> What you will do
Turn all of the entries below into a JSON list of strings, one string for each line, omitting any blank lines.

(Items from a data source)

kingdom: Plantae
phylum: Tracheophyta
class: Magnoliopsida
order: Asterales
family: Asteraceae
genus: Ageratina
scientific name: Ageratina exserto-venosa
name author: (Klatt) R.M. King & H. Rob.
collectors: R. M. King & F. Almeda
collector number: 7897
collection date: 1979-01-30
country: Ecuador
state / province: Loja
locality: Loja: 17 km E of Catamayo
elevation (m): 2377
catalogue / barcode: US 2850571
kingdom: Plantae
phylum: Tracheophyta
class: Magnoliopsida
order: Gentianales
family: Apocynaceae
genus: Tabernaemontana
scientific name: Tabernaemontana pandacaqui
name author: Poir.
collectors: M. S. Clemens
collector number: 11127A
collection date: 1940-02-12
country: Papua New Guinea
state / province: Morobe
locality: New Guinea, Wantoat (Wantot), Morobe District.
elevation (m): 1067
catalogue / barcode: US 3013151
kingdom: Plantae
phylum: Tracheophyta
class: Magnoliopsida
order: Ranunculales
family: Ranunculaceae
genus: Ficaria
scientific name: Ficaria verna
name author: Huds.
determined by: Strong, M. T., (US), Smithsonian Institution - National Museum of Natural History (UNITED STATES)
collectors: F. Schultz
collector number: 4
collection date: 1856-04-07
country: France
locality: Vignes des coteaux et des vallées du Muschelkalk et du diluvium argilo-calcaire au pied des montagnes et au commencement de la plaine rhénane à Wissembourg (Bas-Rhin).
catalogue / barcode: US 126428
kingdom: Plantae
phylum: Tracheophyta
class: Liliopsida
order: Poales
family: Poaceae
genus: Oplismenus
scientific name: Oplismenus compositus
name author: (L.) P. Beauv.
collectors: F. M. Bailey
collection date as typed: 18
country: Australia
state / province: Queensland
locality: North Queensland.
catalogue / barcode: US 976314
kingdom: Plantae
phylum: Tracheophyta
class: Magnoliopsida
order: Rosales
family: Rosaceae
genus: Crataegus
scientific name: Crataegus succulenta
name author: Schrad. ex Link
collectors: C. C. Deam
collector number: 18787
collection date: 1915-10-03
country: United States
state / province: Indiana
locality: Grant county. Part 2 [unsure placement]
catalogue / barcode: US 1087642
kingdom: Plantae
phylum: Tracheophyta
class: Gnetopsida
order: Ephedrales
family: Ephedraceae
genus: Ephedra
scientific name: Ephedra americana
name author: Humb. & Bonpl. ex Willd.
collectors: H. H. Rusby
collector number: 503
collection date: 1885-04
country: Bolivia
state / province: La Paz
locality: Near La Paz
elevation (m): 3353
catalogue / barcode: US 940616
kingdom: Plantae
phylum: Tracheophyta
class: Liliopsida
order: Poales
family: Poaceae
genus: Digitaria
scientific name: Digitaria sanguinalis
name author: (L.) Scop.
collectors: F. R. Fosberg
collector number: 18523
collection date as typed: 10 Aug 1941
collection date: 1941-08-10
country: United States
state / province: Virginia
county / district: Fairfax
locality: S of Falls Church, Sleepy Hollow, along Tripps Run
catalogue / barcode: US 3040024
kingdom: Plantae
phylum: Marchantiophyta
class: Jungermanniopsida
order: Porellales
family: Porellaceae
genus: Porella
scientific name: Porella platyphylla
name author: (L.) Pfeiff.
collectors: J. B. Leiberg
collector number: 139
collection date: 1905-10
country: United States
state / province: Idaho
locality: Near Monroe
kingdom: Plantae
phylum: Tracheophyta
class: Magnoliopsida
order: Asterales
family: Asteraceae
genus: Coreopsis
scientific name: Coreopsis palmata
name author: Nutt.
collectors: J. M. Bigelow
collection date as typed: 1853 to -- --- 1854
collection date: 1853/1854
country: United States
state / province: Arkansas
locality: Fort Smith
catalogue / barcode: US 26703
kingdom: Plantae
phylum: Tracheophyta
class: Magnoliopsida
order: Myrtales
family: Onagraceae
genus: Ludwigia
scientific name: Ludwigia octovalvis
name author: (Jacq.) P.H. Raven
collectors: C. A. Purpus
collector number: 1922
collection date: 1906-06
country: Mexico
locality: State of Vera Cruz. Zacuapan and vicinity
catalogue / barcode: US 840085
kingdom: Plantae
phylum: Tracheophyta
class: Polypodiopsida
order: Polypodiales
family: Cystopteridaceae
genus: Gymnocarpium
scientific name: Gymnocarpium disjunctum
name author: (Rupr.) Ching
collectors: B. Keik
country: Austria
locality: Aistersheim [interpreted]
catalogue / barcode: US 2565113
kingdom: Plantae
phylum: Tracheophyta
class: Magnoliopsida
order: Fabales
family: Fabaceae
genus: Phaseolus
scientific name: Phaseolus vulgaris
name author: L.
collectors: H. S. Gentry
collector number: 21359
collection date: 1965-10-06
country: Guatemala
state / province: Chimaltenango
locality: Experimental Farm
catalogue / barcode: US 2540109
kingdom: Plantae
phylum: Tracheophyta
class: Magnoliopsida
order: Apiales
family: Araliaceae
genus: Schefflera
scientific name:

> Correct answer
[
  "kingdom: Plantae",
  "phylum: Tracheophyta",
  "class: Magnoliopsida",
  "order: Asterales",
  "family: Asteraceae",
  "genus: Ageratina",
  "scientific name: Ageratina exserto-venosa",
  "name author: (Klatt) R.M. King & H. Rob.",
  "collectors: R. M. King & F. Almeda",
  "collector number: 7897",
  "collection date: 1979-01-30",
  "country: Ecuador",
  "state / province: Loja",
  "locality: Loja: 17 km E of Catamayo",
  "elevation (m): 2377",
  "catalogue / barcode: US 2850571",
  "kingdom: Plantae",
  "phylum: Tracheophyta",
  "class: Magnoliopsida",
  "order: Gentianales",
  "family: Apocynaceae",
  "genus: Tabernaemontana",
  "scientific name: Tabernaemontana pandacaqui",
  "name author: Poir.",
  "collectors: M. S. Clemens",
  "collector number: 11127A",
  "collection date: 1940-02-12",
  "country: Papua New Guinea",
  "state / province: Morobe",
  "locality: New Guinea, Wantoat (Wantot), Morobe District.",
  "elevation (m): 1067",
  "catalogue / barcode: US 3013151",
  "kingdom: Plantae",
  "phylum: Tracheophyta",
  "class: Magnoliopsida",
  "order: Ranunculales",
  "family: Ranunculaceae",
  "genus: Ficaria",
  "scientific name: Ficaria verna",
  "name author: Huds.",
  "determined by: Strong, M. T., (US), Smithsonian Institution - National Museum of Natural History (UNITED STATES)",
  "collectors: F. Schultz",
  "collector number: 4",
  "collection date: 1856-04-07",
  "country: France",
  "locality: Vignes des coteaux et des vallées du Muschelkalk et du diluvium argilo-calcaire au pied des montagnes et au commencement de la plaine rhénane à Wissembourg (Bas-Rhin).",
  "catalogue / barcode: US 126428",
  "kingdom: Plantae",
  "phylum: Tracheophyta",
  "class: Liliopsida",
  "order: Poales",
  "family: Poaceae",
  "genus: Oplismenus",
  "scientific name: Oplismenus compositus",
  "name author: (L.) P. Beauv.",
  "collectors: F. M. Bailey",
  "collection date as typed: 18",
  "country: Australia",
  "state / province: Queensland",
  "locality: North Queensland.",
  "catalogue / barcode: US 976314",
  "kingdom: Plantae",
  "phylum: Tracheophyta",
  "class: Magnoliopsida",
  "order: Rosales",
  "family: Rosaceae",
  "genus: Crataegus",
  "scientific name: Crataegus succulenta",
  "name author: Schrad. ex Link",
  "collectors: C. C. Deam",
  "collector number: 18787",
  "collection date: 1915-10-03",
  "country: United States",
  "state / province: Indiana",
  "locality: Grant county. Part 2 [unsure placement]",
  "catalogue / barcode: US 1087642",
  "kingdom: Plantae",
  "phylum: Tracheophyta",
  "class: Gnetopsida",
  "order: Ephedrales",
  "family: Ephedraceae",
  "genus: Ephedra",
  "scientific name: Ephedra americana",
  "name author: Humb. & Bonpl. ex Willd.",
  "collectors: H. H. Rusby",
  "collector number: 503",
  "collection date: 1885-04",
  "country: Bolivia",
  "state / province: La Paz",
  "locality: Near La Paz",
  "elevation (m): 3353",
  "catalogue / barcode: US 940616",
  "kingdom: Plantae",
  "phylum: Tracheophyta",
  "class: Liliopsida",
  "order: Poales",
  "family: Poaceae",
  "genus: Digitaria",
  "scientific name: Digitaria sanguinalis",
  "name author: (L.) Scop.",
  "collectors: F. R. Fosberg",
  "collector number: 18523",
  "collection date as typed: 10 Aug 1941",
  "collection date: 1941-08-10",
  "country: United States",
  "state / province: Virginia",
  "county / district: Fairfax",
  "locality: S of Falls Church, Sleepy Hollow, along Tripps Run",
  "catalogue / barcode: US 3040024",
  "kingdom: Plantae",
  "phylum: Marchantiophyta",
  "class: Jungermanniopsida",
  "order: Porellales",
  "family: Porellaceae",
  "genus: Porella",
  "scientific name: Porella platyphylla",
  "name author: (L.) Pfeiff.",
  "collectors: J. B. Leiberg",
  "collector number: 139",
  "collection date: 1905-10",
  "country: United States",
  "state / province: Idaho",
  "locality: Near Monroe",
  "kingdom: Plantae",
  "phylum: Tracheophyta",
  "class: Magnoliopsida",
  "order: Asterales",
  "family: Asteraceae",
  "genus: Coreopsis",
  "scientific name: Coreopsis palmata",
  "name author: Nutt.",
  "collectors: J. M. Bigelow",
  "collection date as typed: 1853 to -- --- 1854",
  "collection date: 1853/1854",
  "country: United States",
  "state / province: Arkansas",
  "locality: Fort Smith",
  "catalogue / barcode: US 26703",
  "kingdom: Plantae",
  "phylum: Tracheophyta",
  "class: Magnoliopsida",
  "order: Myrtales",
  "family: Onagraceae",
  "genus: Ludwigia",
  "scientific name: Ludwigia octovalvis",
  "name author: (Jacq.) P.H. Raven",
  "collectors: C. A. Purpus",
  "collector number: 1922",
  "collection date: 1906-06",
  "country: Mexico",
  "locality: State of Vera Cruz. Zacuapan and vicinity",
  "catalogue / barcode: US 840085",
  "kingdom: Plantae",
  "phylum: Tracheophyta",
  "class: Polypodiopsida",
  "order: Polypodiales",
  "family: Cystopteridaceae",
  "genus: Gymnocarpium",
  "scientific name: Gymnocarpium disjunctum",
  "name author: (Rupr.) Ching",
  "collectors: B. Keik",
  "country: Austria",
  "locality: Aistersheim [interpreted]",
  "catalogue / barcode: US 2565113",
  "kingdom: Plantae",
  "phylum: Tracheophyta",
  "class: Magnoliopsida",
  "order: Fabales",
  "family: Fabaceae",
  "genus: Phaseolus",
  "scientific name: Phaseolus vulgaris",
  "name author: L.",
  "collectors: H. S. Gentry",
  "collector number: 21359",
  "collection date: 1965-10-06",
  "country: Guatemala",
  "state / province: Chimaltenango",
  "locality: Experimental Farm",
  "catalogue / barcode: US 2540109",
  "kingdom: Plantae",
  "phylum: Tracheophyta",
  "class: Magnoliopsida",
  "order: Apiales",
  "family: Araliaceae",
  "genus: Schefflera",
  "scientific name:"
]